The hourly pay rates for lawyers who represent indigent defendants in federal criminal cases, which were temporarily reduced last year, have been restored, effective March 1, 2014. In an emergency move last August, the Executive Committee of the Judicial Conference of the United States reduced the rates for court-appointed panel attorneys by $15 an hour. The Committee described the step as "undesirable," but "necessary to avoid permanent damage to the federal defender program."
At a February 10 meeting, the Executive Committee adopted final financial plans for fiscal year 2014 for the four principal federal Judiciary spending accounts. The plans are based on the Consolidated Appropriations Act of 2014, which provides full-year funding for the federal government, including a 5.1 percent ($316 million) increase in discretionary funding for the Judiciary. The Judiciary's final fiscal year 2014 discretionary appropriations—totaling $6.516 billion—are about the same as the Judiciary's 2013 funding level prior to sequestration. In fact, if sequestration is excluded, overall Judiciary funding has been relatively flat since FY 2010.

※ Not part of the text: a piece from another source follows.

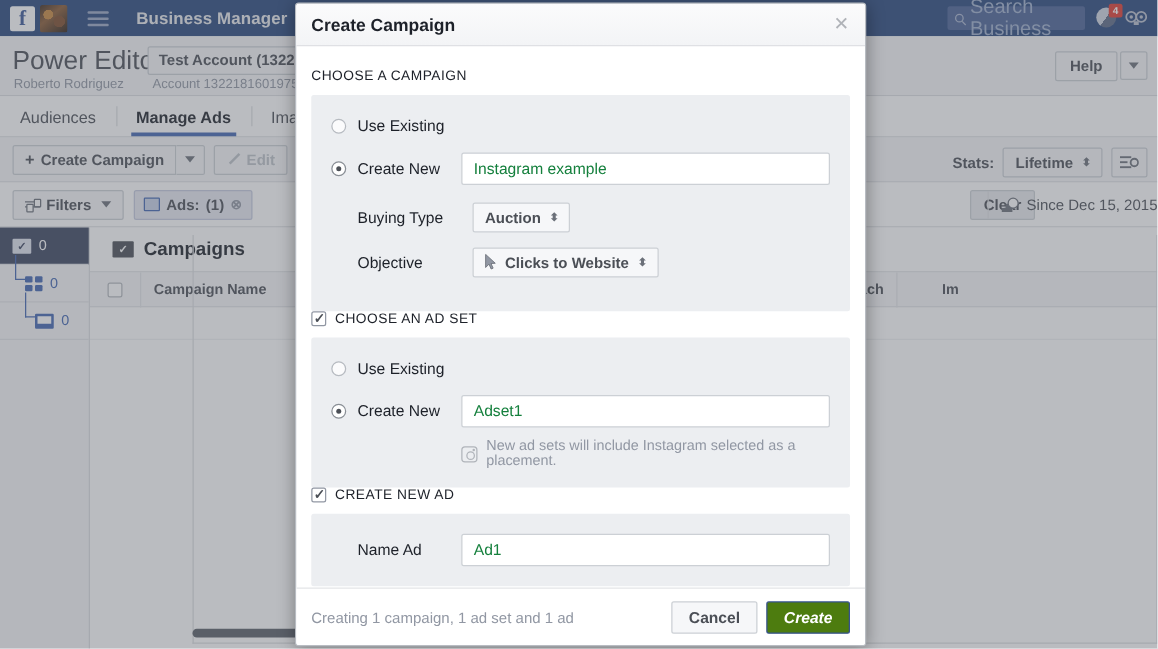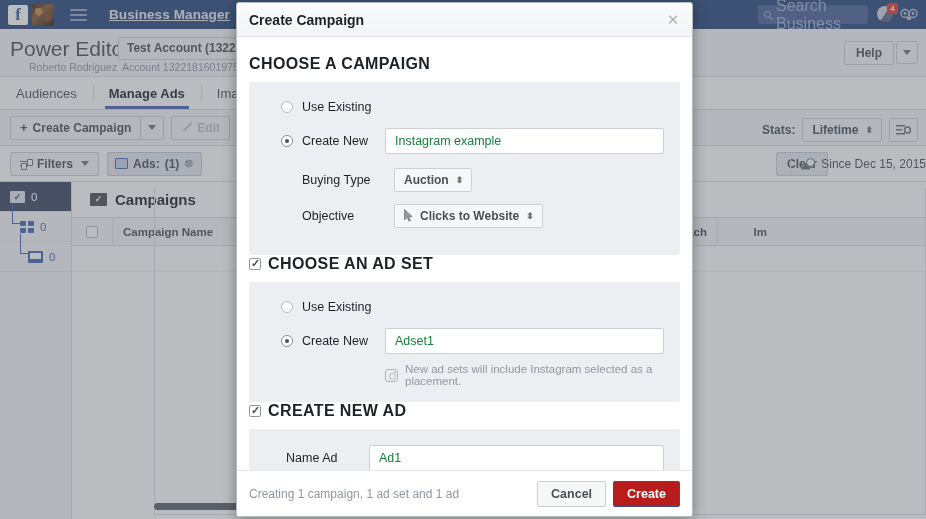"Business Manager" .bm-title { text-decoration: underline -> none }
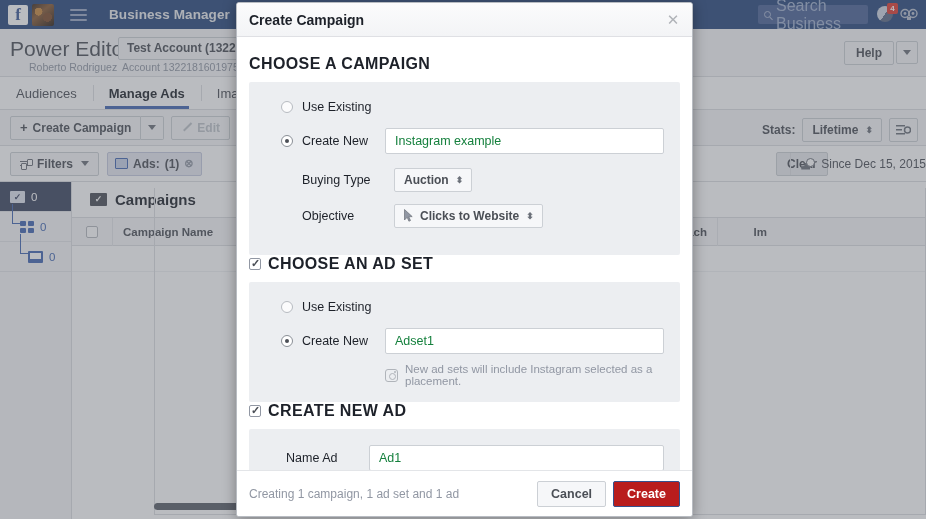"Roberto Rodriguez" .pe-sub { left: 29px -> 11px }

In addition to restoring the previous hourly panel attorney rates, the FY 2014 spending plan for the Defender Services account provides sufficient funding to pay all FY 2014 panel attorney vouchers without deferring any payments into FY 2015. The hourly rates also include a one-percent increase, consistent with the one percent Employment Cost Index increase for all federal employees. As a result, for work performed on or after March 1, 2014, hourly panel attorney rates will increase to $126 for non-capital representations and $180 for capital representations.